Short task: Can you render every line of the data below as a Markdown table with a Row column for the line number and a Text column for the line itself, skipping blank lines? Leave the pictures out of your answer.

Dataset excerpts:
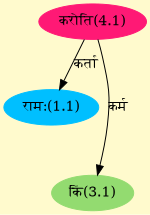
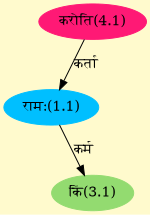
  digraph {
    bgcolor=lemonchiffon1
    compound=true
    rankdir=BT
    node [style=filled]
    edge [dir=back]
    n1 [color="#00BFFF" label="रामः(1.1)"]
    n2 [color="#FF1975" label="करोति(4.1)"]
    n3 [color="#93DB70" label="किं(3.1)"]
    n1 -> n2 [label="कर्ता"]
-   n3 -> n2 [label="कर्म"]
+   n3 -> n1 [label="कर्म"]
  }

Output of the exercise:
| Row | Text |
|---|---|
| 1 |   digraph { |
| 2 |     bgcolor=lemonchiffon1 |
| 3 |     compound=true |
| 4 |     rankdir=BT |
| 5 |     node [style=filled] |
| 6 |     edge [dir=back] |
| 7 |     n1 [color="#00BFFF" label="रामः(1.1)"] |
| 8 |     n2 [color="#FF1975" label="करोति(4.1)"] |
| 9 |     n3 [color="#93DB70" label="किं(3.1)"] |
| 10 |     n1 -> n2 [label="कर्ता"] |
| 11 | -   n3 -> n2 [label="कर्म"] |
| 12 | +   n3 -> n1 [label="कर्म"] |
| 13 |   } |